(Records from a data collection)
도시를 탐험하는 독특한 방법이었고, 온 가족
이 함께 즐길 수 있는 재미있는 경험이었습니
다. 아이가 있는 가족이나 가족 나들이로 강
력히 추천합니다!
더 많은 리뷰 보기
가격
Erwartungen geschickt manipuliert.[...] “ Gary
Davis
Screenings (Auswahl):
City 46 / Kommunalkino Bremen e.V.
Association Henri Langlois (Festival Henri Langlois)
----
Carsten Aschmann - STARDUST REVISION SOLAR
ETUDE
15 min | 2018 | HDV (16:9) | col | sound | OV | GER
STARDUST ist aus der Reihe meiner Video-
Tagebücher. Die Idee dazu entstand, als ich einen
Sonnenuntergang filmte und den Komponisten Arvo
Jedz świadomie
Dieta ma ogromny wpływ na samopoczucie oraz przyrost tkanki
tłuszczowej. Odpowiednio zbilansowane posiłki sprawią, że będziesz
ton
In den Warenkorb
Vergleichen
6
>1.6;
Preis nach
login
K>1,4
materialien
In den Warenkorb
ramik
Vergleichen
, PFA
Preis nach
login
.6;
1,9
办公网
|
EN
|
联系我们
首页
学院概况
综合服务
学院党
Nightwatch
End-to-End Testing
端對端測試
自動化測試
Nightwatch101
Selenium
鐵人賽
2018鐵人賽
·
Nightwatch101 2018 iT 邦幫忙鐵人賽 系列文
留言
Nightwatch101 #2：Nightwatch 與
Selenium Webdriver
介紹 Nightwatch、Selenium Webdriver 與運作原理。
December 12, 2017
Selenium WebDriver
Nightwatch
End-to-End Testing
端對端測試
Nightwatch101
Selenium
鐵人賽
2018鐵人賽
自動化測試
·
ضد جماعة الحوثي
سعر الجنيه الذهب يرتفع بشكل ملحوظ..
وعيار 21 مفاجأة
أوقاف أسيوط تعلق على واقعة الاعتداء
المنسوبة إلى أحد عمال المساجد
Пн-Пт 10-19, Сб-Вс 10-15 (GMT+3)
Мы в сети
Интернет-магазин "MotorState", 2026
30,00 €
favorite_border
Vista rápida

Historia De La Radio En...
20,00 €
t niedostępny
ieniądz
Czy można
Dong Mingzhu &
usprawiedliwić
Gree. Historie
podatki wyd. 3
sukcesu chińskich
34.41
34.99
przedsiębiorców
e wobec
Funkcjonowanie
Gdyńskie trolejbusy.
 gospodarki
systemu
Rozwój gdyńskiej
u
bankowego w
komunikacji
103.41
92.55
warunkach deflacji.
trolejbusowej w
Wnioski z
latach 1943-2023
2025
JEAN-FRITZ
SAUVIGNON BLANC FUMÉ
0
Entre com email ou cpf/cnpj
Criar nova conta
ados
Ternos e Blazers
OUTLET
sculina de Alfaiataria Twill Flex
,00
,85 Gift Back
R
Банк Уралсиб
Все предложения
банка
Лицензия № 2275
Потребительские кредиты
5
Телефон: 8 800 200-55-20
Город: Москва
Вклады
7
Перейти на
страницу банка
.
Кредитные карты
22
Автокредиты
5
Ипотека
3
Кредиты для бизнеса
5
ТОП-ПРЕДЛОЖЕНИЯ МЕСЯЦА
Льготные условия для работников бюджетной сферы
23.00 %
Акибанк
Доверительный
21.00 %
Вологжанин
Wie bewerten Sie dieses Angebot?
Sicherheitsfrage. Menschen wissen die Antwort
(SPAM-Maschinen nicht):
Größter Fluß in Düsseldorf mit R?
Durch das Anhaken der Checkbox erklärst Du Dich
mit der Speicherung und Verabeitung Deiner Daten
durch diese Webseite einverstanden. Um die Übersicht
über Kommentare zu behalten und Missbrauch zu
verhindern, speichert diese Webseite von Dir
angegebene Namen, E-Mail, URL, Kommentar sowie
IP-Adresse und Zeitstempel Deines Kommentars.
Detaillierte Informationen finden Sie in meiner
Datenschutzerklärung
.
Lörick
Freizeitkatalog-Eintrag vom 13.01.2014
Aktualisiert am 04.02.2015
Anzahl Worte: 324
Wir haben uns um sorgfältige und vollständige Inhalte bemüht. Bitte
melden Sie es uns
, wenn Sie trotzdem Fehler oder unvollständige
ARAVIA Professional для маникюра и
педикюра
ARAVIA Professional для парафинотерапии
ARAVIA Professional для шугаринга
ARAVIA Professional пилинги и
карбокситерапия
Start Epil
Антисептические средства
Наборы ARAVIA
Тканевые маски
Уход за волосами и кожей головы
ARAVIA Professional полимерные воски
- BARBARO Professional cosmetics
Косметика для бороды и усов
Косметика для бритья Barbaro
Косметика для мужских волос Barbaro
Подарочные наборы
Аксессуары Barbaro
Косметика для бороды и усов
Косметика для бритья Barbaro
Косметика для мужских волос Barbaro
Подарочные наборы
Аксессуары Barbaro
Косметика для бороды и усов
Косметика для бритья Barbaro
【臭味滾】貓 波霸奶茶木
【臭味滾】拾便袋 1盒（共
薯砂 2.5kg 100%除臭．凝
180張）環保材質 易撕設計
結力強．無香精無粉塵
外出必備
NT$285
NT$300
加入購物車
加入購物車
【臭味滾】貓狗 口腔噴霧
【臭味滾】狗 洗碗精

--- WHAT NEEDS TO BE DONE ---
Can you retype all of the data above line for line, without changing anything?

--- TASK ANSWER ---
도시를 탐험하는 독특한 방법이었고, 온 가족
이 함께 즐길 수 있는 재미있는 경험이었습니
다. 아이가 있는 가족이나 가족 나들이로 강
력히 추천합니다!
더 많은 리뷰 보기
가격
Erwartungen geschickt manipuliert.[...] “ Gary
Davis
Screenings (Auswahl):
City 46 / Kommunalkino Bremen e.V.
Association Henri Langlois (Festival Henri Langlois)
----
Carsten Aschmann - STARDUST REVISION SOLAR
ETUDE
15 min | 2018 | HDV (16:9) | col | sound | OV | GER
STARDUST ist aus der Reihe meiner Video-
Tagebücher. Die Idee dazu entstand, als ich einen
Sonnenuntergang filmte und den Komponisten Arvo
Jedz świadomie
Dieta ma ogromny wpływ na samopoczucie oraz przyrost tkanki
tłuszczowej. Odpowiednio zbilansowane posiłki sprawią, że będziesz
ton
In den Warenkorb
Vergleichen
6
>1.6;
Preis nach
login
K>1,4
materialien
In den Warenkorb
ramik
Vergleichen
, PFA
Preis nach
login
.6;
1,9
办公网
|
EN
|
联系我们
首页
学院概况
综合服务
学院党
Nightwatch
End-to-End Testing
端對端測試
自動化測試
Nightwatch101
Selenium
鐵人賽
2018鐵人賽
·
Nightwatch101 2018 iT 邦幫忙鐵人賽 系列文
留言
Nightwatch101 #2：Nightwatch 與
Selenium Webdriver
介紹 Nightwatch、Selenium Webdriver 與運作原理。
December 12, 2017
Selenium WebDriver
Nightwatch
End-to-End Testing
端對端測試
Nightwatch101
Selenium
鐵人賽
2018鐵人賽
自動化測試
·
ضد جماعة الحوثي
سعر الجنيه الذهب يرتفع بشكل ملحوظ..
وعيار 21 مفاجأة
أوقاف أسيوط تعلق على واقعة الاعتداء
المنسوبة إلى أحد عمال المساجد
Пн-Пт 10-19, Сб-Вс 10-15 (GMT+3)
Мы в сети
Интернет-магазин "MotorState", 2026
30,00 €
favorite_border
Vista rápida

Historia De La Radio En...
20,00 €
t niedostępny
ieniądz
Czy można
Dong Mingzhu &
usprawiedliwić
Gree. Historie
podatki wyd. 3
sukcesu chińskich
34.41
34.99
przedsiębiorców
e wobec
Funkcjonowanie
Gdyńskie trolejbusy.
 gospodarki
systemu
Rozwój gdyńskiej
u
bankowego w
komunikacji
103.41
92.55
warunkach deflacji.
trolejbusowej w
Wnioski z
latach 1943-2023
2025
JEAN-FRITZ
SAUVIGNON BLANC FUMÉ
0
Entre com email ou cpf/cnpj
Criar nova conta
ados
Ternos e Blazers
OUTLET
sculina de Alfaiataria Twill Flex
,00
,85 Gift Back
R
Банк Уралсиб
Все предложения
банка
Лицензия № 2275
Потребительские кредиты
5
Телефон: 8 800 200-55-20
Город: Москва
Вклады
7
Перейти на
страницу банка
.
Кредитные карты
22
Автокредиты
5
Ипотека
3
Кредиты для бизнеса
5
ТОП-ПРЕДЛОЖЕНИЯ МЕСЯЦА
Льготные условия для работников бюджетной сферы
23.00 %
Акибанк
Доверительный
21.00 %
Вологжанин
Wie bewerten Sie dieses Angebot?
Sicherheitsfrage. Menschen wissen die Antwort
(SPAM-Maschinen nicht):
Größter Fluß in Düsseldorf mit R?
Durch das Anhaken der Checkbox erklärst Du Dich
mit der Speicherung und Verabeitung Deiner Daten
durch diese Webseite einverstanden. Um die Übersicht
über Kommentare zu behalten und Missbrauch zu
verhindern, speichert diese Webseite von Dir
angegebene Namen, E-Mail, URL, Kommentar sowie
IP-Adresse und Zeitstempel Deines Kommentars.
Detaillierte Informationen finden Sie in meiner
Datenschutzerklärung
.
Lörick
Freizeitkatalog-Eintrag vom 13.01.2014
Aktualisiert am 04.02.2015
Anzahl Worte: 324
Wir haben uns um sorgfältige und vollständige Inhalte bemüht. Bitte
melden Sie es uns
, wenn Sie trotzdem Fehler oder unvollständige
ARAVIA Professional для маникюра и
педикюра
ARAVIA Professional для парафинотерапии
ARAVIA Professional для шугаринга
ARAVIA Professional пилинги и
карбокситерапия
Start Epil
Антисептические средства
Наборы ARAVIA
Тканевые маски
Уход за волосами и кожей головы
ARAVIA Professional полимерные воски
- BARBARO Professional cosmetics
Косметика для бороды и усов
Косметика для бритья Barbaro
Косметика для мужских волос Barbaro
Подарочные наборы
Аксессуары Barbaro
Косметика для бороды и усов
Косметика для бритья Barbaro
Косметика для мужских волос Barbaro
Подарочные наборы
Аксессуары Barbaro
Косметика для бороды и усов
Косметика для бритья Barbaro
【臭味滾】貓 波霸奶茶木
【臭味滾】拾便袋 1盒（共
薯砂 2.5kg 100%除臭．凝
180張）環保材質 易撕設計
結力強．無香精無粉塵
外出必備
NT$285
NT$300
加入購物車
加入購物車
【臭味滾】貓狗 口腔噴霧
【臭味滾】狗 洗碗精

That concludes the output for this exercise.